Starting at the line that contains "This view is 60.9° wide.", write out every line through the end of the records below exactly as it appears, and leave out all pictures.
---- INPUT
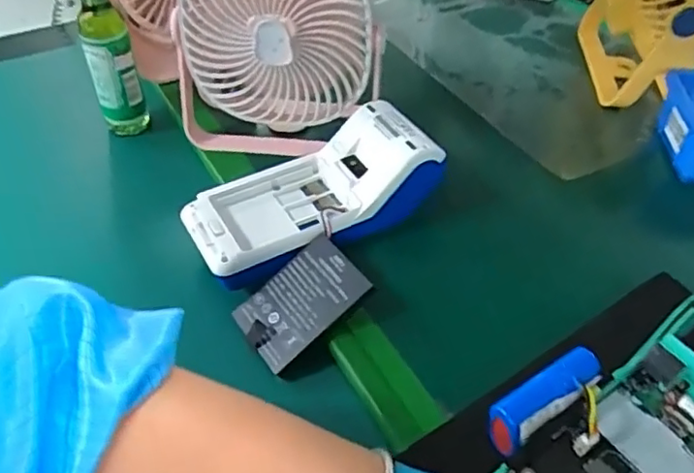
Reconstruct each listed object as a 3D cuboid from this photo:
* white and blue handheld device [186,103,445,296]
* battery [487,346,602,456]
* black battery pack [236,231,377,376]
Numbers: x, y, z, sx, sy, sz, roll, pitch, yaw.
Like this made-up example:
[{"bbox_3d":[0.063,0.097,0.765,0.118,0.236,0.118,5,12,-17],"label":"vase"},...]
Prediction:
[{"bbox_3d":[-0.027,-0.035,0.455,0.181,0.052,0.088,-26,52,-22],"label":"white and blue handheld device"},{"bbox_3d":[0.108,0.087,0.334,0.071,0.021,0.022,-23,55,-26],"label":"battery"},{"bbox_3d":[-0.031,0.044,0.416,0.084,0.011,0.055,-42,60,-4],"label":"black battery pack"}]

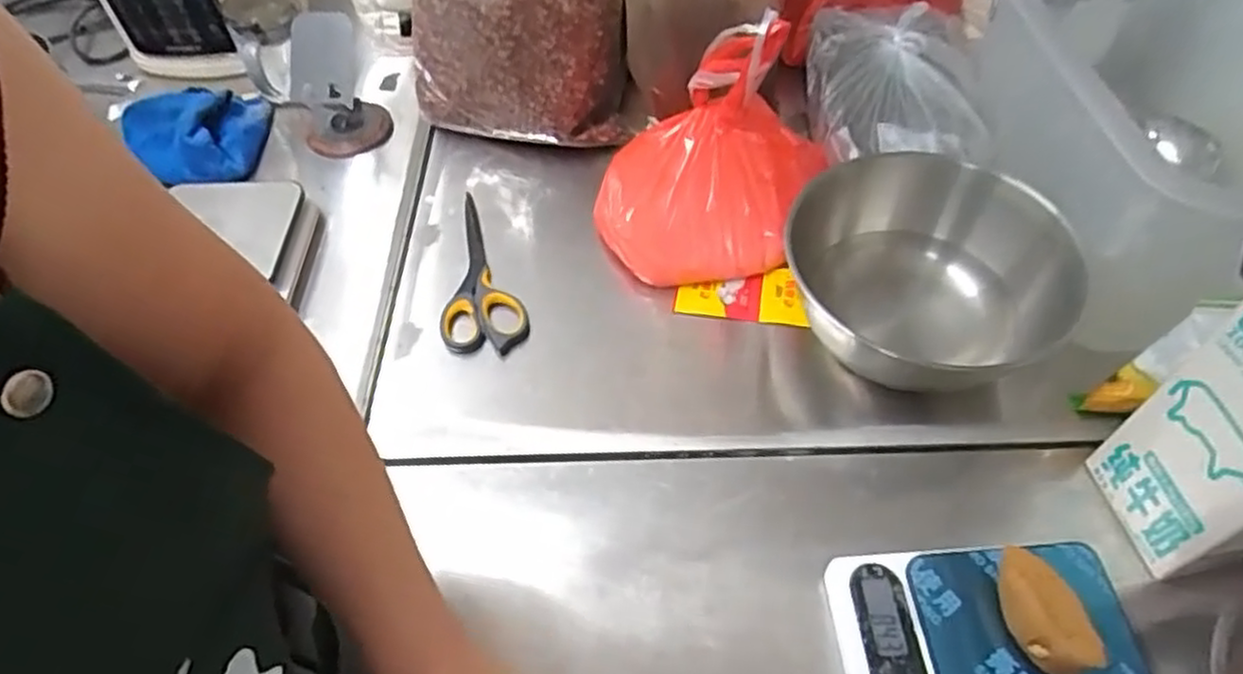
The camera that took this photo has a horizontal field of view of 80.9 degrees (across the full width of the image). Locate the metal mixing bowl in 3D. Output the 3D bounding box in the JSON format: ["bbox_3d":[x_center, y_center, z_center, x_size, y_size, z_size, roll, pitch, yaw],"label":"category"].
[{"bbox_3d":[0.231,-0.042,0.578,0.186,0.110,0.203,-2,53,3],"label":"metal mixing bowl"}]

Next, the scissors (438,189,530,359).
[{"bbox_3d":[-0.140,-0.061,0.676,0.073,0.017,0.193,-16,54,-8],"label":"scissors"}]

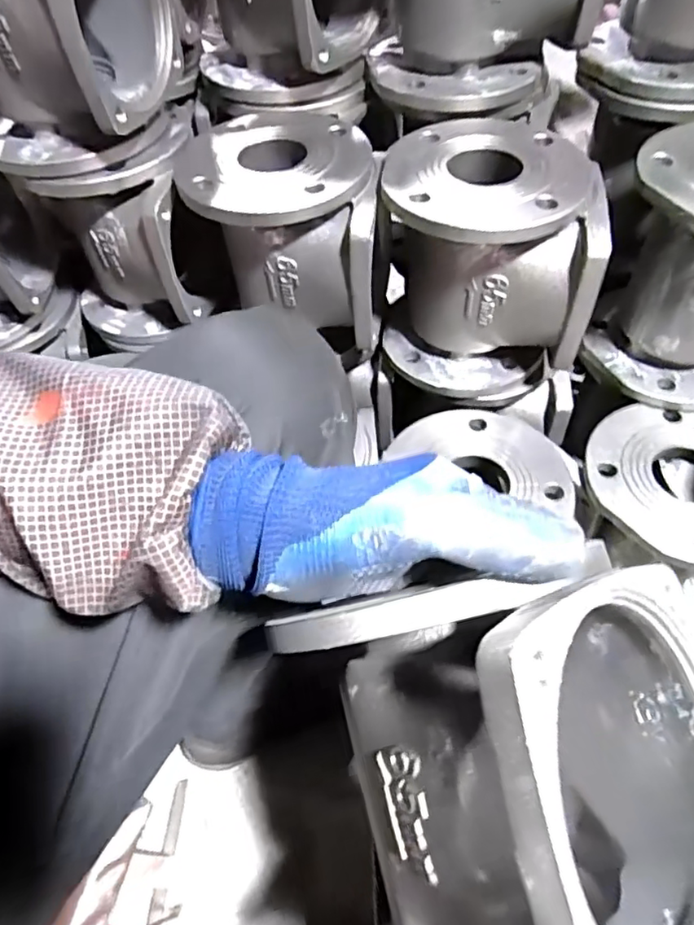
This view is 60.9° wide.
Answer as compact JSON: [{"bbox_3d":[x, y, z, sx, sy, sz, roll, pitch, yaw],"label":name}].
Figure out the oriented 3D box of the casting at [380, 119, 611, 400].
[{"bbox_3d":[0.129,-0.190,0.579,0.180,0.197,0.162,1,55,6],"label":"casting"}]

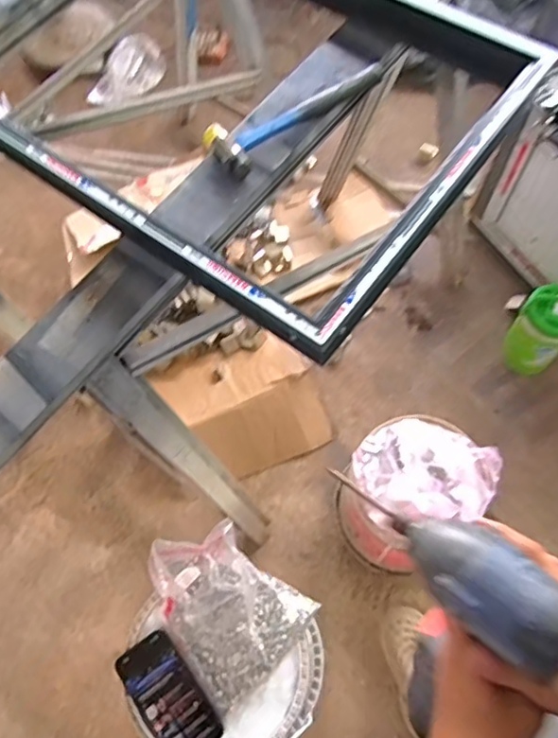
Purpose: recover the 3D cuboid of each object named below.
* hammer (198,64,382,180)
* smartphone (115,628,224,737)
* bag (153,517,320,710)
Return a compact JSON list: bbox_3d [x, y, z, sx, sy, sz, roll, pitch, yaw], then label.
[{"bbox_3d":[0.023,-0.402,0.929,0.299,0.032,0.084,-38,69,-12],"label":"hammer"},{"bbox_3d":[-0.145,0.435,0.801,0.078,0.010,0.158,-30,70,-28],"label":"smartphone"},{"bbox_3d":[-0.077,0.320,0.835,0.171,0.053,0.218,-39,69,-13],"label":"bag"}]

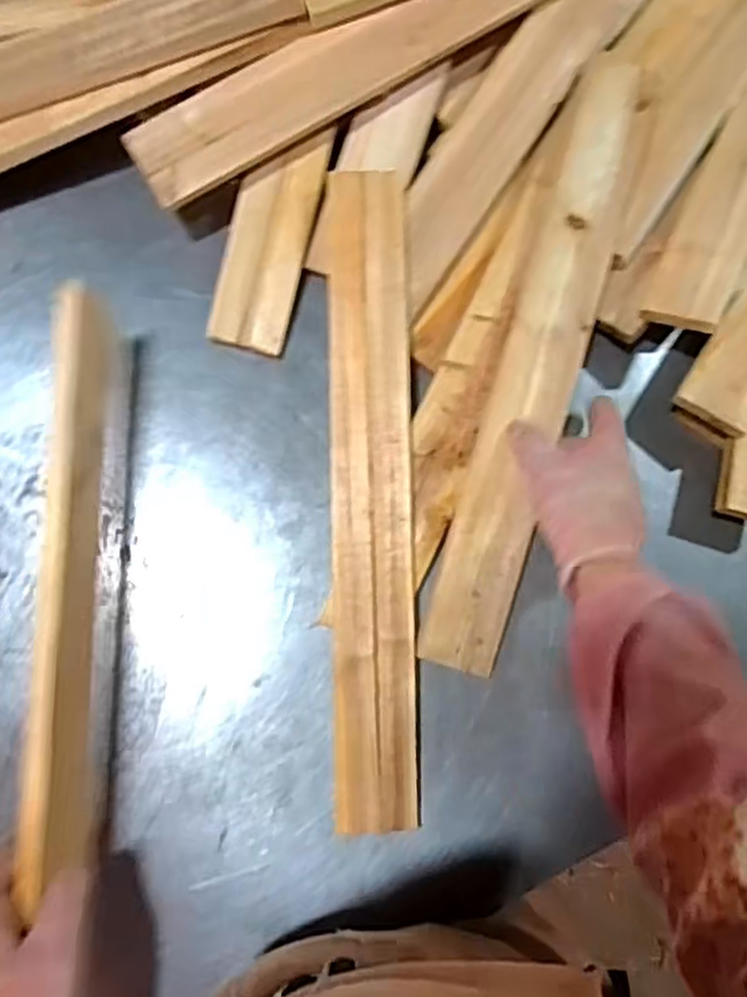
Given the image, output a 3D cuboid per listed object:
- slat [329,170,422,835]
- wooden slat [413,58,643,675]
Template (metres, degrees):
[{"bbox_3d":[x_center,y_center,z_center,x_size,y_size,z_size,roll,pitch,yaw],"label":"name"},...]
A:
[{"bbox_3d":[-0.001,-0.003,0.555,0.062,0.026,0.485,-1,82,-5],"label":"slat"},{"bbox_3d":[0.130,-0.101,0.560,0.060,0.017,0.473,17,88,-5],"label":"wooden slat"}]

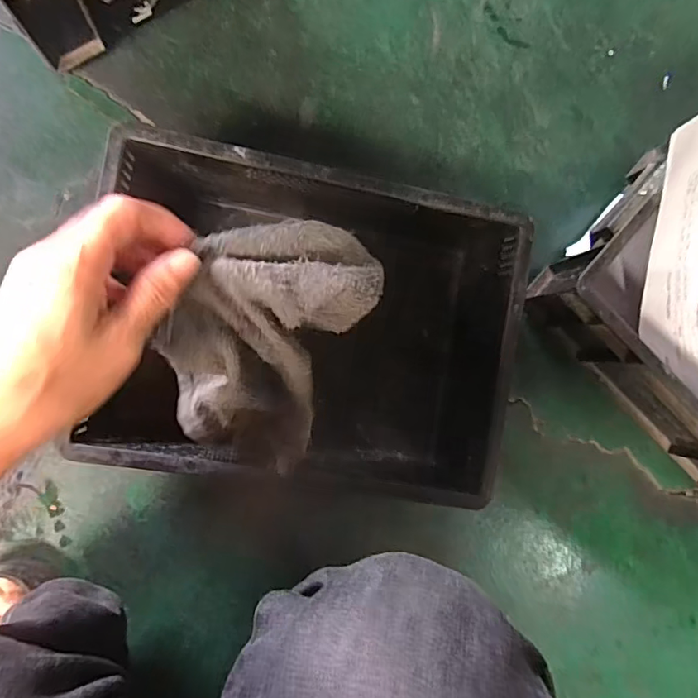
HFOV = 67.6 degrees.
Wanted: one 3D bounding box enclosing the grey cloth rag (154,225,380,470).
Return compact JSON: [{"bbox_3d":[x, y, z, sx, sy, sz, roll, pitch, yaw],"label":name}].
--------
EXERCISE SOLUTION -
This view is 60.9° wide.
Answer as compact JSON: [{"bbox_3d":[x, y, z, sx, sy, sz, roll, pitch, yaw],"label":name}].
Figure out the oriented 3D box of the casting at [380, 119, 611, 400].
[{"bbox_3d":[0.129,-0.190,0.579,0.180,0.197,0.162,1,55,6],"label":"casting"}]

Purpose: recover the 3D cuboid of each object named below.
* hammer (198,64,382,180)
* smartphone (115,628,224,737)
* bag (153,517,320,710)
Return a compact JSON list: bbox_3d [x, y, z, sx, sy, sz, roll, pitch, yaw], then label.
[{"bbox_3d":[0.023,-0.402,0.929,0.299,0.032,0.084,-38,69,-12],"label":"hammer"},{"bbox_3d":[-0.145,0.435,0.801,0.078,0.010,0.158,-30,70,-28],"label":"smartphone"},{"bbox_3d":[-0.077,0.320,0.835,0.171,0.053,0.218,-39,69,-13],"label":"bag"}]

Given the image, output a 3D cuboid per listed object:
- slat [329,170,422,835]
- wooden slat [413,58,643,675]
Template (metres, degrees):
[{"bbox_3d":[x_center,y_center,z_center,x_size,y_size,z_size,roll,pitch,yaw],"label":"name"},...]
A:
[{"bbox_3d":[-0.001,-0.003,0.555,0.062,0.026,0.485,-1,82,-5],"label":"slat"},{"bbox_3d":[0.130,-0.101,0.560,0.060,0.017,0.473,17,88,-5],"label":"wooden slat"}]

HFOV = 67.6 degrees.
Wanted: one 3D bounding box enclosing the grey cloth rag (154,225,380,470).
Return compact JSON: [{"bbox_3d":[x, y, z, sx, sy, sz, roll, pitch, yaw],"label":name}].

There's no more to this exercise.